Chaos is a ladder.
We will explore basic fault and event injection to understand how a simple service responds to different events. To faciliate this workshop, we will run a service in a single docker container, so we have better ability to control resources.
This workshop will be a bit more exploratory than some of our other workshops, so this will be a good chance to practice using Docker.
We will need to build the Dockerfile to setup up the environment with our chaos tools and scripts.
-
Build the Dockerfile and tag it chaos-workshop.
-
Run a container and explore the contents.
-
Start a new container and run the cat facts server.

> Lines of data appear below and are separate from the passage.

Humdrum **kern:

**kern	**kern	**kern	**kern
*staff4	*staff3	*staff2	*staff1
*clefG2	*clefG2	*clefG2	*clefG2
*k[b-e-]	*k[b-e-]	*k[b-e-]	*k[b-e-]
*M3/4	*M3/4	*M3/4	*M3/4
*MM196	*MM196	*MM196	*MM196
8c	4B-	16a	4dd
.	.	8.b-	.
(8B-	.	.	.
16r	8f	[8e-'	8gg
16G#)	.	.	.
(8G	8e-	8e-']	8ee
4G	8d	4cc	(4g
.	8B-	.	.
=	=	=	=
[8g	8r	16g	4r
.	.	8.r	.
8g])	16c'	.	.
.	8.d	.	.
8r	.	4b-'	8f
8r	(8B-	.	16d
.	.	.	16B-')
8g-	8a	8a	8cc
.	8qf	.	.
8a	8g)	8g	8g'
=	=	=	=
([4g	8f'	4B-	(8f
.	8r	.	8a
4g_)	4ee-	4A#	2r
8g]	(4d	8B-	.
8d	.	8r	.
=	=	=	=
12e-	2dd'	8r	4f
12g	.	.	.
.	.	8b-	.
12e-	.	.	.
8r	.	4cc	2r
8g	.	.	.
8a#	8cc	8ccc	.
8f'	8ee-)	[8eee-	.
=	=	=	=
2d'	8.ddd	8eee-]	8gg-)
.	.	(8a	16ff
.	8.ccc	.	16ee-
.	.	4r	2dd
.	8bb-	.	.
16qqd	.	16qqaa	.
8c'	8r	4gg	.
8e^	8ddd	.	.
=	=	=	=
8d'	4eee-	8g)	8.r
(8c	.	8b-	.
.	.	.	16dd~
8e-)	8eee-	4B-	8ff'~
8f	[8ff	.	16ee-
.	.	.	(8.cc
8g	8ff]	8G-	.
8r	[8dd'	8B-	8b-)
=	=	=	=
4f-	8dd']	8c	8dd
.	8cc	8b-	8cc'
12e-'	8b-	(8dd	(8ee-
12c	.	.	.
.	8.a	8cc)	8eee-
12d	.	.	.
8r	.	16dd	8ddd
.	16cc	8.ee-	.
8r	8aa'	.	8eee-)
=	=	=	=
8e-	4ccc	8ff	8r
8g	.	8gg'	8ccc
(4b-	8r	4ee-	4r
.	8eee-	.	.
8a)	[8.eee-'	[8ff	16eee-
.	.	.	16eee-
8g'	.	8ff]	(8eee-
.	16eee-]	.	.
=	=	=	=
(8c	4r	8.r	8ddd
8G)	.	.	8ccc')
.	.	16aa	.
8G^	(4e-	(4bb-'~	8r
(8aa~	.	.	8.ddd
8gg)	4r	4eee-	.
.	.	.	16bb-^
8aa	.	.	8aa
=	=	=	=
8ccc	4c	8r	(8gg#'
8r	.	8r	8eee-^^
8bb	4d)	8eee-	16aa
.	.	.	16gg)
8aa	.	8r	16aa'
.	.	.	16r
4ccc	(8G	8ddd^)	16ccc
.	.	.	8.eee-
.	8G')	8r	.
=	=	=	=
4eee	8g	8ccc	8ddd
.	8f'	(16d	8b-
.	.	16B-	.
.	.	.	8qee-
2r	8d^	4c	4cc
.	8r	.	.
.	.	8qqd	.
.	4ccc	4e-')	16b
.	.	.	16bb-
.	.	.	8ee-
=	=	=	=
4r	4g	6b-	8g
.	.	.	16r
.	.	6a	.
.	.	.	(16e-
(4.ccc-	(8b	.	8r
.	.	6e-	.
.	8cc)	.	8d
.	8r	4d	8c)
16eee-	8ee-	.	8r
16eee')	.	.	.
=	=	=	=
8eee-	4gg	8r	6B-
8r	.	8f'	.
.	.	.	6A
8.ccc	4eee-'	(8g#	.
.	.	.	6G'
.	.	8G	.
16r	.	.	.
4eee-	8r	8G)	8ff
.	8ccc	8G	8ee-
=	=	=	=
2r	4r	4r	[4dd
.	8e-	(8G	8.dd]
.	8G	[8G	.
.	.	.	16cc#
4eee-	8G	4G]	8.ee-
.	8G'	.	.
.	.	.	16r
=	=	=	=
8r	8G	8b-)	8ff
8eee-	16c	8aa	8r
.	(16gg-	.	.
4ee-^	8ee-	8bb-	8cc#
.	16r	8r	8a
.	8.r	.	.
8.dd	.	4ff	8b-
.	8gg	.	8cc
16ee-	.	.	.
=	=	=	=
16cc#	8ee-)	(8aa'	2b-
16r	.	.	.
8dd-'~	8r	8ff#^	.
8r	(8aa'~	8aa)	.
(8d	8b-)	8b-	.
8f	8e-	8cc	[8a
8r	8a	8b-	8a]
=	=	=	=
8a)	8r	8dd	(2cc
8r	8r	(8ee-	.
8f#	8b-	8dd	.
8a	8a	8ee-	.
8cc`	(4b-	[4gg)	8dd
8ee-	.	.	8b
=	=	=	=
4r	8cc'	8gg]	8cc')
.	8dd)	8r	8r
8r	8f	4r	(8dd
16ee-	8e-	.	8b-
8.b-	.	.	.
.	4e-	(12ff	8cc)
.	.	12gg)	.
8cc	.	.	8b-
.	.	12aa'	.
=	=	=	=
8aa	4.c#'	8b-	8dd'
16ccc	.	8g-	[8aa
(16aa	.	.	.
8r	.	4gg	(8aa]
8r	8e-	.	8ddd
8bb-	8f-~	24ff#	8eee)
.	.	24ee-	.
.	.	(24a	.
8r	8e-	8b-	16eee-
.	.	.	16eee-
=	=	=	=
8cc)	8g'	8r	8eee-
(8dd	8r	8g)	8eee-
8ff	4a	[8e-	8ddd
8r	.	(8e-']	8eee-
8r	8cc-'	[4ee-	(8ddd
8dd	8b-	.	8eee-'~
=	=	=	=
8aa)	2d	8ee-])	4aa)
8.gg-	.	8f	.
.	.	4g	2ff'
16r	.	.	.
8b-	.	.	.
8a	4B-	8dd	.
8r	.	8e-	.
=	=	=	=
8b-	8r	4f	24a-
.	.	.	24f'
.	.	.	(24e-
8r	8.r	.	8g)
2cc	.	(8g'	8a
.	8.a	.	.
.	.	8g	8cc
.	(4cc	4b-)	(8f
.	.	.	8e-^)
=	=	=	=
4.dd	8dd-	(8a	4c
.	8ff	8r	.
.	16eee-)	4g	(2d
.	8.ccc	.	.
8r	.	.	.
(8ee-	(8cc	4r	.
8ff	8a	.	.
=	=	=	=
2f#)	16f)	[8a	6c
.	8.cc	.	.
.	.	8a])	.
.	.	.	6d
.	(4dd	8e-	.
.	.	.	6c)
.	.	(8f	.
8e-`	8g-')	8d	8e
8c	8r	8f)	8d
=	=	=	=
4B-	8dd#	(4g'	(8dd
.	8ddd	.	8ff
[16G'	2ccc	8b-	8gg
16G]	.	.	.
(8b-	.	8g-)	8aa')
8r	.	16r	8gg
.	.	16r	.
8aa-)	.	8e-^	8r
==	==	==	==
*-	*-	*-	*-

docker run --cap-add=NET_ADMIN -p 3000:3000 --name cats -d chaos-workshop node main.js
Inside the /chaos directory, we will find several
Many of the scripts use traffic control, an advancd tool for setting networking policy. For example, running this will corrupt 50% of packages.
tc qdisc add dev eth0 root netem corrupt 50%
- Use
docker exec
to create a bash command to connect to running service. - Execute scripts in /chaos.
- Observe and note any effect on the running service.
- Gather some simple timing measures (can use:
time curl localhost:3000/catfact/101
).
By default a Docker container allocates unlimited cpu and memory. Try limiting the available cpu and memory settings with running the container. You can use these parameters:
--cpus=".5"
-m 8m
Most of these options take a positive integer, followed by a suffix of b, k, m, g, to indicate bytes, kilobytes, megabytes, or gigabytes.
How could you extend this workshop to collect more measures and devise an automated experiment to understand which event/failure causes the most problems?